Search code examples
scala

Converting a List of Arrays in Scala into a Dataframe?


I'm new to Scala and I'm reading some CSV data from a URL without actually saving into a CSV file. I'm storing that data into a List[Array[String]]:

The result is a DF with a single column named "value" and each Array in the list becoming a row of that column, I'm attempting to create a 15 column DF because each array has a length of 15. Any advice for this?
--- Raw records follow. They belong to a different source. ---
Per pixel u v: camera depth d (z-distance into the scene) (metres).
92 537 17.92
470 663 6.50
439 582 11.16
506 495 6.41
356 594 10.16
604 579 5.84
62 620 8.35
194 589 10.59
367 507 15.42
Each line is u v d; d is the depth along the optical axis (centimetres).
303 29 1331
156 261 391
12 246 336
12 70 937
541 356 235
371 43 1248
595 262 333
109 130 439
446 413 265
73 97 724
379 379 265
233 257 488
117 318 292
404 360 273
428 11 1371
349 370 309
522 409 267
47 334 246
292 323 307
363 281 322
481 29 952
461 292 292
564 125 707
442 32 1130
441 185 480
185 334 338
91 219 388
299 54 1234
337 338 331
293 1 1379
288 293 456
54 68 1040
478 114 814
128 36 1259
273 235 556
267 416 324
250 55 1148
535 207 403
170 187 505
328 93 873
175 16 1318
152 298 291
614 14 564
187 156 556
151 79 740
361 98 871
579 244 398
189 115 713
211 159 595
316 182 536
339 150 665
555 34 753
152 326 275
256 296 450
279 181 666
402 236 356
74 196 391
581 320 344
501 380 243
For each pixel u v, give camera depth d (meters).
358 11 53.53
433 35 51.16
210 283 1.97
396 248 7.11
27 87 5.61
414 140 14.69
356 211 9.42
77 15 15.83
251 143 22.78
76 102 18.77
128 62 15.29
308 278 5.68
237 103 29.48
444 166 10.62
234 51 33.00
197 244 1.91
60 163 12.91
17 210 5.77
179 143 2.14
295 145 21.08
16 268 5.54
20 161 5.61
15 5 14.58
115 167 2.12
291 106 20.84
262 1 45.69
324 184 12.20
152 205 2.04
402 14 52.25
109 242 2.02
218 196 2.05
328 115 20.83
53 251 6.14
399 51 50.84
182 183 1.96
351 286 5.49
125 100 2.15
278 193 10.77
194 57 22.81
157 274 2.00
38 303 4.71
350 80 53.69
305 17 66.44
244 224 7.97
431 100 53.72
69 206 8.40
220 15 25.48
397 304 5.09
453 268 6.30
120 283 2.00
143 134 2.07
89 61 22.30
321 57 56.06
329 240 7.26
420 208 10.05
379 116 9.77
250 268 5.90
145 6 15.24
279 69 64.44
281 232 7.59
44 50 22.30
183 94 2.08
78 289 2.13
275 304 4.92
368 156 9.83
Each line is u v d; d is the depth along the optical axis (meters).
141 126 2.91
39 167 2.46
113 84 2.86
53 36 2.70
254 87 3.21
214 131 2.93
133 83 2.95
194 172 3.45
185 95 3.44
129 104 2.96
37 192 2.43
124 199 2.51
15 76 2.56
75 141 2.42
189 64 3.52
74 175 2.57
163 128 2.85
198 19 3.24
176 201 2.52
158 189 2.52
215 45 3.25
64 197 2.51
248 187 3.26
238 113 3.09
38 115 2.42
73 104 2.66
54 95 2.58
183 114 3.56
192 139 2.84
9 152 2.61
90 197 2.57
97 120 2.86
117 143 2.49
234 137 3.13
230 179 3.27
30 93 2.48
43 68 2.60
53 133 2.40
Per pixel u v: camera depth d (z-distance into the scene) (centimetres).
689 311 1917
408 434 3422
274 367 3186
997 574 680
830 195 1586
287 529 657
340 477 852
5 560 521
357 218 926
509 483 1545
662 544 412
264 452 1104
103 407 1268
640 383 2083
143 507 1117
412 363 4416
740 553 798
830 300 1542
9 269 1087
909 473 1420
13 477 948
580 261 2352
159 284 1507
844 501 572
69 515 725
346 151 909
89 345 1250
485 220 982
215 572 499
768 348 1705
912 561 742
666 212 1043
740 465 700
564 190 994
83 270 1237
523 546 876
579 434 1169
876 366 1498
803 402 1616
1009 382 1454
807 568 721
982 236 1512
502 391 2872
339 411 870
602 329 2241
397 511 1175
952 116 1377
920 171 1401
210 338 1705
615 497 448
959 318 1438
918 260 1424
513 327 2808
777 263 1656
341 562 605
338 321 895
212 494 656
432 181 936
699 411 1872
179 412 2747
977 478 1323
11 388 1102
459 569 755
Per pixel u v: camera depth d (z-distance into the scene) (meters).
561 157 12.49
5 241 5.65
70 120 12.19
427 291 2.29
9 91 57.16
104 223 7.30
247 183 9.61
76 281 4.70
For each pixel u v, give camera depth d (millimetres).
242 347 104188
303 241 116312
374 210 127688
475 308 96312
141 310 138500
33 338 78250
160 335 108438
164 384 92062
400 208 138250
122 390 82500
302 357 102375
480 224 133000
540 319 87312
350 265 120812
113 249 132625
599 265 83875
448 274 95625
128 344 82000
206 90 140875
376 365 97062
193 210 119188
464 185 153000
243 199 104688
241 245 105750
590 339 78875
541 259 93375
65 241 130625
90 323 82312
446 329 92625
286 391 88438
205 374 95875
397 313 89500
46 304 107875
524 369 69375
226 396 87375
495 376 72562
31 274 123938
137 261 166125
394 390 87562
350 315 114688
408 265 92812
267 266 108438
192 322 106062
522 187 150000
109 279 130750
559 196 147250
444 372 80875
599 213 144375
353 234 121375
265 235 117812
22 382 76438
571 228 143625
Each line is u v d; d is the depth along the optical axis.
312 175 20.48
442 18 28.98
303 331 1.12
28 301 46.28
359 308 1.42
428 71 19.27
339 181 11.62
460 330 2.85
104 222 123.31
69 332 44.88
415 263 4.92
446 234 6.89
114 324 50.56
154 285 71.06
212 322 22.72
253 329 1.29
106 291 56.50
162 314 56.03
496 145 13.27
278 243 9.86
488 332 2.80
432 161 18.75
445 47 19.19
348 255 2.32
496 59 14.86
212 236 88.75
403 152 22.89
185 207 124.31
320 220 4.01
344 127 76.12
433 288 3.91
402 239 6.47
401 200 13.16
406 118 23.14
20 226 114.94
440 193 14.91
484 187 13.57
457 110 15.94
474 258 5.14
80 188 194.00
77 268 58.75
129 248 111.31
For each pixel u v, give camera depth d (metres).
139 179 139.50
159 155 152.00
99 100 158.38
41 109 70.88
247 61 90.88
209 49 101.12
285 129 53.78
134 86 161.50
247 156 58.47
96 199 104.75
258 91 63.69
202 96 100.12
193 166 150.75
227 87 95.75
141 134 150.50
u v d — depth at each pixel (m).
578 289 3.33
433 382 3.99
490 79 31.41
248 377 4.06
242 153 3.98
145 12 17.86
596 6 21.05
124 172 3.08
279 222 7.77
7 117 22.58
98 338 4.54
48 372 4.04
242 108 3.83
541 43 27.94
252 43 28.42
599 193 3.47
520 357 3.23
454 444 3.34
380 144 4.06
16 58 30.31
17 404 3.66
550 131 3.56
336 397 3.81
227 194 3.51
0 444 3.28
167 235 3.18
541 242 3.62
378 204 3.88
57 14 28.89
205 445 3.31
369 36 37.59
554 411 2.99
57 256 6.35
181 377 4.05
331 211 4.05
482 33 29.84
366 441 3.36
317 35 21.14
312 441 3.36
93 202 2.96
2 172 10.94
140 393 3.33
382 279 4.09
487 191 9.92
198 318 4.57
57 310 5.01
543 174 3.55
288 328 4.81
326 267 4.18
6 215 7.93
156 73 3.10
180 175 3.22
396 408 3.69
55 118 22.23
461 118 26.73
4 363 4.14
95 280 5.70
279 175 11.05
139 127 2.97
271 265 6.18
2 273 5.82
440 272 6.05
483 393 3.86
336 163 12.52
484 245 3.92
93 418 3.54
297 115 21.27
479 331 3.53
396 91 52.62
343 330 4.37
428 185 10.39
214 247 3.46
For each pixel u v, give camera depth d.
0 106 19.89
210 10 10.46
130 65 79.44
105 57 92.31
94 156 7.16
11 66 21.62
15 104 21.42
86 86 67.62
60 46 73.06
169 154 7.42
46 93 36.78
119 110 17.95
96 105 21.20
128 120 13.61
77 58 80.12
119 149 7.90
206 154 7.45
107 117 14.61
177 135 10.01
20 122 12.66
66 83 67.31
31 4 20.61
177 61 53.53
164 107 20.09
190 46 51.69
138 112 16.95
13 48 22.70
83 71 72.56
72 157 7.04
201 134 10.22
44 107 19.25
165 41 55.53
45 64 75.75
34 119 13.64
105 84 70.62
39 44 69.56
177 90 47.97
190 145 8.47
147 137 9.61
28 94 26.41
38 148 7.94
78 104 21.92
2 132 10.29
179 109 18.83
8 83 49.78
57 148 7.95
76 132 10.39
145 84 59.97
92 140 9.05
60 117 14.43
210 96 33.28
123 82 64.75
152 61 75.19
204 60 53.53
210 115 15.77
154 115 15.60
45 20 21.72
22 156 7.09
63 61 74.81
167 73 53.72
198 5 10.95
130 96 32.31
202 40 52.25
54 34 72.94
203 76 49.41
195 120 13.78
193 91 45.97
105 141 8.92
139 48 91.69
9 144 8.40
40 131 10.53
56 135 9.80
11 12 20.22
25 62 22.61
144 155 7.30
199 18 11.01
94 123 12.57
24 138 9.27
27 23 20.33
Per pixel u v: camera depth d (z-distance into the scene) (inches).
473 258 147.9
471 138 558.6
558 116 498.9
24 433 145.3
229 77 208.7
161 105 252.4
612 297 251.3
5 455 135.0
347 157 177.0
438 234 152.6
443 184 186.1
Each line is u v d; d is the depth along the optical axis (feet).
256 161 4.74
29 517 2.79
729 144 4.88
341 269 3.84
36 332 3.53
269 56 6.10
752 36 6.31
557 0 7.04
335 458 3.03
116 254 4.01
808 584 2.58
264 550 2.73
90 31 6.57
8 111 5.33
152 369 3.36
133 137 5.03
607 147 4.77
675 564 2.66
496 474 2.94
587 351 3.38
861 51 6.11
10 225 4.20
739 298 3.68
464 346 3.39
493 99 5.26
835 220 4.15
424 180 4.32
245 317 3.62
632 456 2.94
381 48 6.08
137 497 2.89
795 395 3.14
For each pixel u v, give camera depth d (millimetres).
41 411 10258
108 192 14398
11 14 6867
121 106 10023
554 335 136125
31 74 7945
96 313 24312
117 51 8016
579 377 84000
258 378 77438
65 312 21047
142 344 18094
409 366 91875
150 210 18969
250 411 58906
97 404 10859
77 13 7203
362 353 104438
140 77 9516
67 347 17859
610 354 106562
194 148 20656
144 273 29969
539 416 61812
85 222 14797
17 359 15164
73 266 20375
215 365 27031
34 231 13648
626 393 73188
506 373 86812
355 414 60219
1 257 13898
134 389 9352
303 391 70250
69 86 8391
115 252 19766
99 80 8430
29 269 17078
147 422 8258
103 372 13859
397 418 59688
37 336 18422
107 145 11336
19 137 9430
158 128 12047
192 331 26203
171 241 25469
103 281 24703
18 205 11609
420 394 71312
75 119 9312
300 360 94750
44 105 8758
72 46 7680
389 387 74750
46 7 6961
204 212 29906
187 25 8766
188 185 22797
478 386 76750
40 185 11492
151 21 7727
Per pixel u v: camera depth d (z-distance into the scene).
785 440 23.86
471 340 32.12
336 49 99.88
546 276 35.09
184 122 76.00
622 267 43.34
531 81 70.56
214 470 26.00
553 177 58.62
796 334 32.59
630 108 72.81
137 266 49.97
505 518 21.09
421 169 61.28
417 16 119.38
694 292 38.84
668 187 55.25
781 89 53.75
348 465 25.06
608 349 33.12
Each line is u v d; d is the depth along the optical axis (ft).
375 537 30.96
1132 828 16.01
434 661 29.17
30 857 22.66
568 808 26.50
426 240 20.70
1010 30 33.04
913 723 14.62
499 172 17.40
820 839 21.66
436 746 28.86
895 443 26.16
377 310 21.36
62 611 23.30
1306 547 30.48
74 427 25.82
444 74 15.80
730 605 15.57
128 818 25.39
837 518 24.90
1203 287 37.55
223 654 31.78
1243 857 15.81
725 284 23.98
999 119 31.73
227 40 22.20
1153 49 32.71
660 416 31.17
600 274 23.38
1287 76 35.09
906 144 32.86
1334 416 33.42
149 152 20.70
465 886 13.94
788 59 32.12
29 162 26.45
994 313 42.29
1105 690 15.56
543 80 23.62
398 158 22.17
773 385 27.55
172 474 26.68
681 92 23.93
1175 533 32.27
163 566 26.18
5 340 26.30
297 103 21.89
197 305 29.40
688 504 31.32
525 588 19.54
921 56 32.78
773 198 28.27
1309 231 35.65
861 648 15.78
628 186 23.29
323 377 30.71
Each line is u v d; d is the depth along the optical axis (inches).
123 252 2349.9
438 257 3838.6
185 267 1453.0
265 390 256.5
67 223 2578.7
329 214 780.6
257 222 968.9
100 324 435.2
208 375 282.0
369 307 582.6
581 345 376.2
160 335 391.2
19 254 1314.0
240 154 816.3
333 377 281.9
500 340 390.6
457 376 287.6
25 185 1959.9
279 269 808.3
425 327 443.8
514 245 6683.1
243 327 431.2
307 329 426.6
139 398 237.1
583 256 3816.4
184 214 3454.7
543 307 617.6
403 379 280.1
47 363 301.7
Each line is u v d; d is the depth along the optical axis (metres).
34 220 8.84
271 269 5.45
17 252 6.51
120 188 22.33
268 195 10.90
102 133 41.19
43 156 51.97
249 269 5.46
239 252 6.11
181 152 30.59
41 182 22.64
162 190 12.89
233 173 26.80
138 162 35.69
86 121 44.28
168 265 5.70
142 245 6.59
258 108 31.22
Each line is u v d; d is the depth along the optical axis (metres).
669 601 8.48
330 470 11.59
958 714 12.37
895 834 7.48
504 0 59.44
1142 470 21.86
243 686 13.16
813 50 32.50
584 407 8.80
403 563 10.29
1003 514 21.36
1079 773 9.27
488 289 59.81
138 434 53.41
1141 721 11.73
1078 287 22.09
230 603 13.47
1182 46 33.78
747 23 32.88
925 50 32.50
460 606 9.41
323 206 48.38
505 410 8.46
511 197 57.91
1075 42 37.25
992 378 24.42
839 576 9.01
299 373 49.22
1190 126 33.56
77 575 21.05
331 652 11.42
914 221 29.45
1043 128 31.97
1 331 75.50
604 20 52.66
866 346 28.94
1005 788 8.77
    var stockURL: URL = null
    val spark: SparkSession = SparkSession.builder.master("local").getOrCreate
    import spark.implicits._
    val sc = spark.sparkContext
    try {
      stockURL = new URL("someurlimreadingfrom.com/asdf")
      val in: BufferedReader = new BufferedReader(new InputStreamReader(stockURL.openStream))
      val reader: CSVReader = new CSVReader(in)
      val allRows: List[Array[String]] = reader.readAll.asScala.toList
      val allRowsDF = sc.parallelize(allRows).toDF()
      allRowsDF.show
    } catch {
      case e: MalformedURLException =>
        e.printStackTrace()
      case e: IOException =>
        e.printStackTrace()
    }

I had to hide the URL and resulting DF due to sensitivity of the data, I apologize


Solution

  • i have done a piece of code if i understand well your question:

    it's working for a Array of length 3, you can easily extend it to 15.

    val allRows: List[Array[String]] =
      List(Array("a", "b", "c"), Array("a", "b", "c"))
    val df1 = spark.sparkContext.parallelize(allRows).toDF()
    
    df1
      .withColumn("col0", $"value".getItem(0))
      .withColumn("col1", $"value".getItem(1)).show()